» EXERCISE INPUTS:
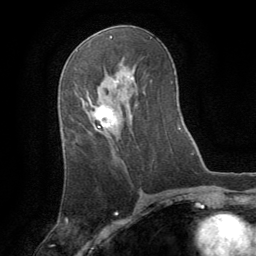
Breast MRI (dynamic contrast-enhanced), one axial slice; slice 44 of 64 in the series (ordered by position); cropped to one breast; dynamic contrast-enhanced series, time point 2 of 8 at this slice position (early post-contrast); 1.5 T; TE 3 ms, TR 6.2 ms; 256 × 256 image matrix, field of view 180 × 180 mm. Female patient.
Outlined on this slice (semi-automatically segmented with operator editing):
- enhancing-tissue mask used for the functional tumour volume (all voxels passing the contrast-enhancement thresholds inside the analysis volume; usually the tumour): box from (x=89, y=99) to (x=116, y=128) px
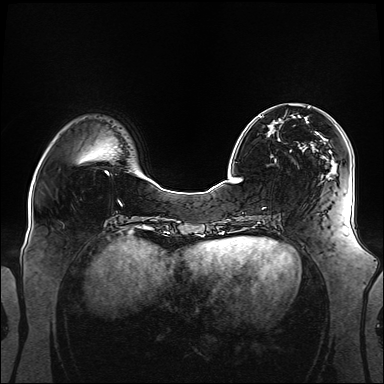
Breast MRI (dynamic contrast-enhanced), one axial slice. Dynamic contrast-enhanced series, time point 2 of 6 at this slice position (early post-contrast). 1.5 T. TE 2.3 ms, TR 5.2 ms. 384 × 384 image matrix, field of view 360 × 360 mm. Female patient.
Annotated regions visible in this slice (semi-automatic segmentation, software-assisted and operator-edited):
- enhancing-tissue mask used for the functional tumour volume (all voxels passing the contrast-enhancement thresholds inside the analysis volume; usually the tumour): bounding box <259,116,328,178> (left, top, right, bottom; pixels)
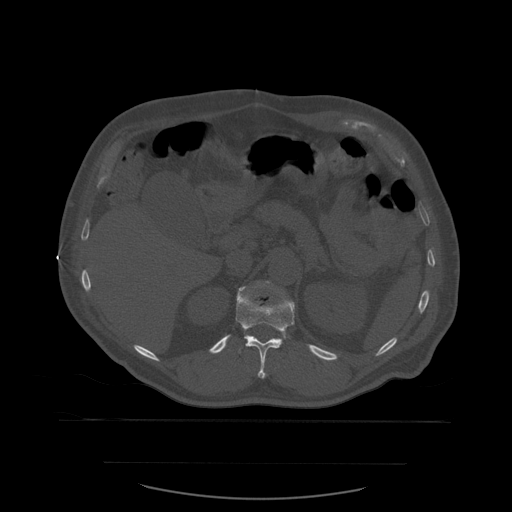
CT including the spine, one axial slice. Slice 268 of 590 in the series (ordered by position). Bone window (W 1800 / L 400 HU). 512 × 512 image matrix, field of view 479 × 479 mm. Patient age 71 years. Case-level facts recorded for this patient, not image findings: primary cancer: lung; vertebrae with lytic lesions (as recorded): T1, T2, L5, S1.
Annotated regions visible in this slice (semi-automatically segmented with operator editing):
- L1 vertebra: box from (x=258, y=281) to (x=295, y=305) px
- T12 vertebra: (x=236, y=287)–(x=295, y=379)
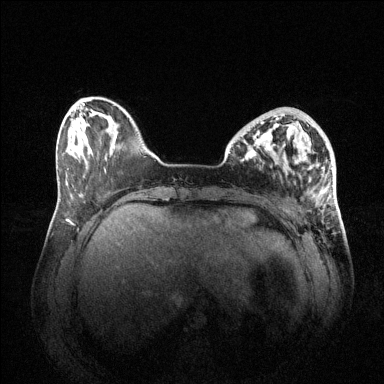
Breast MRI (dynamic contrast-enhanced), one axial slice; slice 13 of 144 in the series (ordered by position); dynamic contrast-enhanced series, time point 2 of 6 at this slice position (early post-contrast); 1.5 T; TE 1.6 ms, TR 4.6 ms; 1.2 mm slice thickness; 384 × 384 image matrix, field of view 400 × 400 mm. Female patient.
Outlined on this slice (semi-automatic segmentation, software-assisted and operator-edited):
- enhancing-tissue mask used for the functional tumour volume (all voxels passing the contrast-enhancement thresholds inside the analysis volume; usually the tumour): bounding box (x1, y1, x2, y2) in pixels: (273, 115, 289, 130)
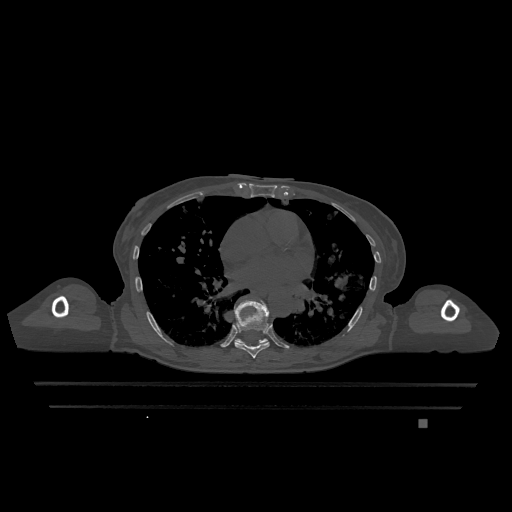
CT including the spine, one axial slice. Slice 726 of 1317 in the series (ordered by position). Bone window (W 1800 / L 400 HU). 0.5 mm slice thickness. 512 × 512 image matrix, field of view 500 × 500 mm. Patient: female, 74 years. From the clinical record (not read from this slice): primary cancer: lung.
Structures marked on this image (semi-automatic segmentation, software-assisted and operator-edited):
- T7 vertebra: box from (x=235, y=300) to (x=270, y=358) px
- T9 vertebra: (x=235, y=338)–(x=268, y=345)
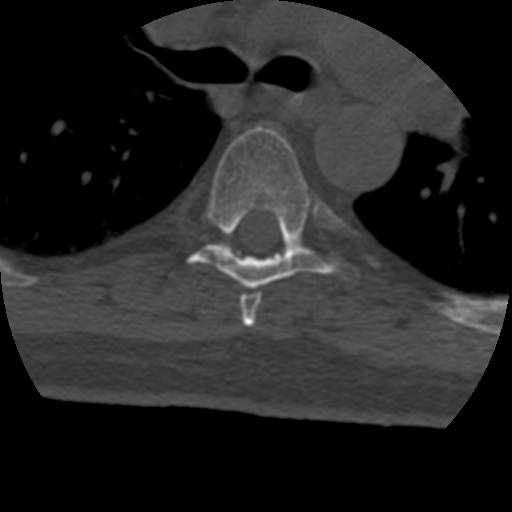
CT including the spine, one axial slice. Slice 301 of 399 in the series (ordered by position). 120 kVp. Bone window (W 1800 / L 400 HU). 1.25 mm slice thickness. 512 × 512 image matrix, field of view 160 × 160 mm. Patient age 69 years. From the clinical record (not read from this slice): primary cancer: prostate.
Outlined on this slice (semi-automatically segmented with operator editing):
- T5 vertebra: bounding box [x1, y1, x2, y2] px = [240, 289, 262, 327]
- T6 vertebra: [190, 127, 358, 289]
- T7 vertebra: [218, 246, 228, 250]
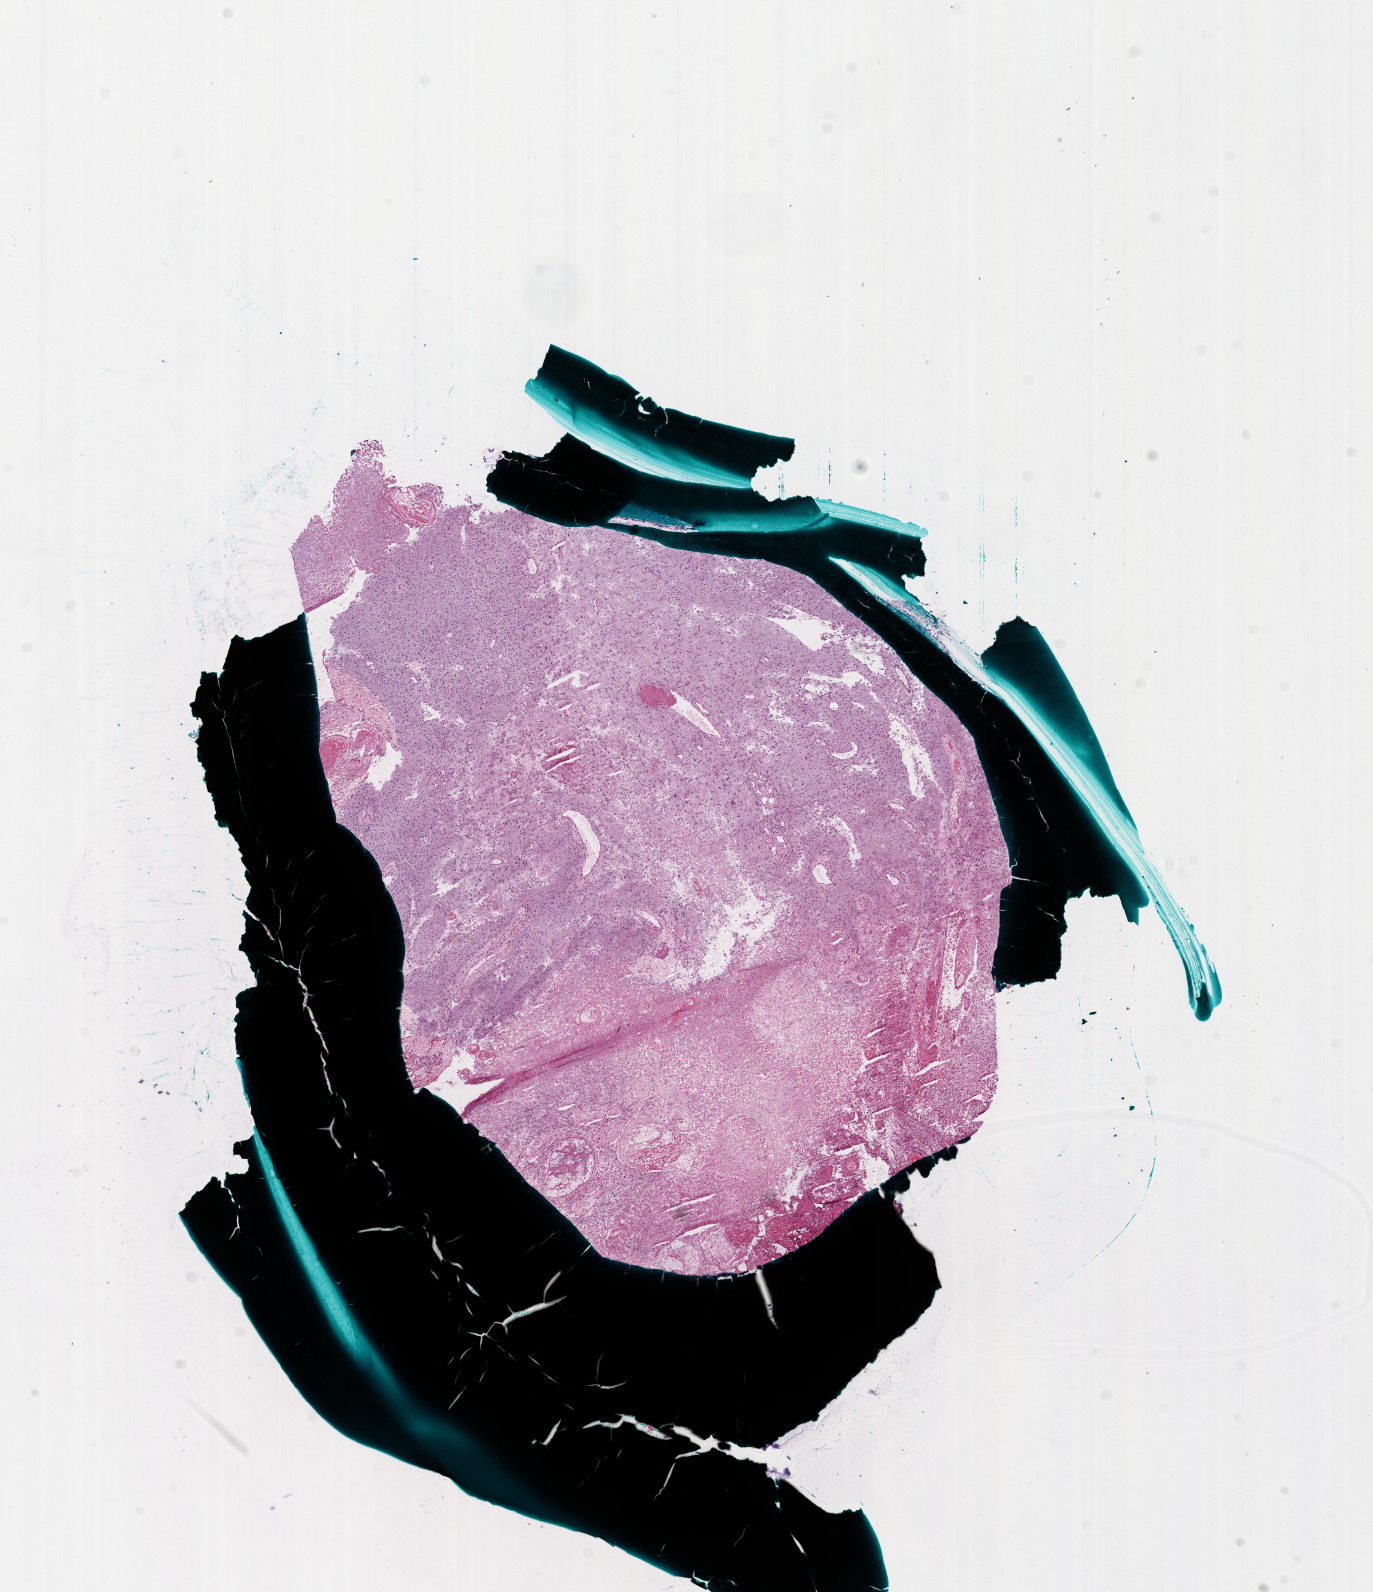
H&E-stained whole-slide image — a low-resolution overview of the entire scanned area, about 11.0 x 12.7 mm (from a 20x scan). Frozen section from the bottom of the tissue portion. Primary tumour sample from the brain. Male, age 55 years at initial diagnosis. Composition of this section per pathologist review: tumour cells 60%, tumour nuclei 100%, normal cells 0%, stromal cells 0%, necrosis 40%.
• histologic diagnosis: Glioblastoma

» PROBLEM DETAILS: Gather each line in the entries above where the string "diagnosis" is found.

» THE COMPLETED TASK:
H&E-stained whole-slide image — a low-resolution overview of the entire scanned area, about 11.0 x 12.7 mm (from a 20x scan). Frozen section from the bottom of the tissue portion. Primary tumour sample from the brain. Male, age 55 years at initial diagnosis. Composition of this section per pathologist review: tumour cells 60%, tumour nuclei 100%, normal cells 0%, stromal cells 0%, necrosis 40%.
• histologic diagnosis: Glioblastoma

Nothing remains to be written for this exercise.